To me the really distasteful part of the backlash against Kaplan comes from those who are outraged that an agreement was reached to ensure the transferability of credits--an arrangement in which faculty were not consulted. Faculty members are used to being consulted on which courses they will and will not accept. Professors like to sign off on what courses can count to "replace" theirs--seemingly because they want to ensure educational quality, but let's face it, it's also because it helps to protect their jobs. The more courses deemed transferrable, the more it will become clear that the current system is inefficient--if many courses equate with each other, why have so many different people in different places teaching them?
But undergraduate education isn't meant to serve faculty; it's meant to serve students. This is something people seem to ready to forget. The president of the Academic Senate of the California Community Colleges was quite straightforward about her priorities when she told a reporter, "I'm hard pressed to see where we could...make this favorable to faculty." Huh? Since when is ensuring the continuation of a degree, and the portability of credits, meant to be about helping the faculty?

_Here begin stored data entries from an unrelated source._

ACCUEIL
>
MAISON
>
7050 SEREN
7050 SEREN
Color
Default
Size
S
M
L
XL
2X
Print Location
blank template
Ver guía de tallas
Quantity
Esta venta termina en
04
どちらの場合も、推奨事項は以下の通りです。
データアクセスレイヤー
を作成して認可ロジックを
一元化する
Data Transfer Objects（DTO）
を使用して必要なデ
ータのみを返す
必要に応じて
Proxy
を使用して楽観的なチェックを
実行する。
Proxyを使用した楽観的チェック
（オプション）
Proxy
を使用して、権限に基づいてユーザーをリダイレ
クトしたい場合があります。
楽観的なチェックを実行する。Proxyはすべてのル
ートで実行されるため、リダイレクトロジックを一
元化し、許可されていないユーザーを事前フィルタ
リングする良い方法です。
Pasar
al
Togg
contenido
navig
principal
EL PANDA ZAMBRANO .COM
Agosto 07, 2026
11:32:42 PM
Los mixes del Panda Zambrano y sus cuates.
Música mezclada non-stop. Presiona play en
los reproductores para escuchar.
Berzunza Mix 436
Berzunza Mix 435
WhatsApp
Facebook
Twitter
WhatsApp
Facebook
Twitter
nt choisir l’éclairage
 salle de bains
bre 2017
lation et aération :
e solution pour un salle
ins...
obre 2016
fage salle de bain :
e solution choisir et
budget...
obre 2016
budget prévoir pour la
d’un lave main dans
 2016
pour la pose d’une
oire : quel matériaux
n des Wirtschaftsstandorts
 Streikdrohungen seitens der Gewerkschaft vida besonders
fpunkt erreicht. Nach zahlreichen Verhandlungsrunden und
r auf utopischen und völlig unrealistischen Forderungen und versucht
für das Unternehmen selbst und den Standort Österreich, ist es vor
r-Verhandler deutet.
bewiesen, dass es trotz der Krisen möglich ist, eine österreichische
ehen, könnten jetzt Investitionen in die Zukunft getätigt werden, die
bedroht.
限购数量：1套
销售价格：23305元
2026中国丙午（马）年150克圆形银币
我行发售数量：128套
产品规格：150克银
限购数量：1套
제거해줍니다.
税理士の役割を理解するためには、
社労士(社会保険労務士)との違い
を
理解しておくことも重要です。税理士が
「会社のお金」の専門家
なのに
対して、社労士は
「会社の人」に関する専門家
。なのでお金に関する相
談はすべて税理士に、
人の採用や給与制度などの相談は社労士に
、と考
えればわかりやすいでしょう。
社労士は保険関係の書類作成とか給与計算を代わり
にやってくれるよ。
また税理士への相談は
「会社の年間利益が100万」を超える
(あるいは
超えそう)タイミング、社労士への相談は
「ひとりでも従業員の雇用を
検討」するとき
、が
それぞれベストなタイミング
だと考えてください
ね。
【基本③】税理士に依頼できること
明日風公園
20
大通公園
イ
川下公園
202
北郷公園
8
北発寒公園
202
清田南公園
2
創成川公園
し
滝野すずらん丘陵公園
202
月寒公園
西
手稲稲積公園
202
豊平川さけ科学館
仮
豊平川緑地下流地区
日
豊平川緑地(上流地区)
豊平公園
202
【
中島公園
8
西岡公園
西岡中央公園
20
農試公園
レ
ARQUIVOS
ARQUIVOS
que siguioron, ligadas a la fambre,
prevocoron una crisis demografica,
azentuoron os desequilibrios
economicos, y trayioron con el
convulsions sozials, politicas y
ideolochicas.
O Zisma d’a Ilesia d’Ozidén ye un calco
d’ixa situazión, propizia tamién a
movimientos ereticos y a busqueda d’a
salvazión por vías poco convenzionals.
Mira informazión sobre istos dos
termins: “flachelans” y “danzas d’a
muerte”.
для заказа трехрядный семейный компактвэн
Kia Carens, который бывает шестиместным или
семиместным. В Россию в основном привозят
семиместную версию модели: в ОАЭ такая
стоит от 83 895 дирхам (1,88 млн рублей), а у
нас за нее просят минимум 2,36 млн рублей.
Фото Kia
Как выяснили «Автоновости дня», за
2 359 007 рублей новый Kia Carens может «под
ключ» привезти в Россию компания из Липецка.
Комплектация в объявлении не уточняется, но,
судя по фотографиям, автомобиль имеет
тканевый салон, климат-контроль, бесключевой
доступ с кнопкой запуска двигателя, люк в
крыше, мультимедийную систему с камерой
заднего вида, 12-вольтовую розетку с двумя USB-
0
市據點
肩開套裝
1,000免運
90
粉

I get it--this move opens the door to a lot of scary possibilities. One is that Kaplan and other for-profits will fulfill a need and let the Legislature off the hook in future funding of state higher education. The degree to which we treat that as negative should be at least partly informed by empirical evidence on how California's community college students fare at Kaplan. Kaplan is to be commended for providing the data to allow a study on that topic to take place, and Scott Lay, president of the Community College League of California is a smart guy to recognize that as a real opportunity. Make that commitment a real one, and assess the outcomes of the arrangement. Then we'll have something more solid with which to pass judgment: evidence on how this affects students.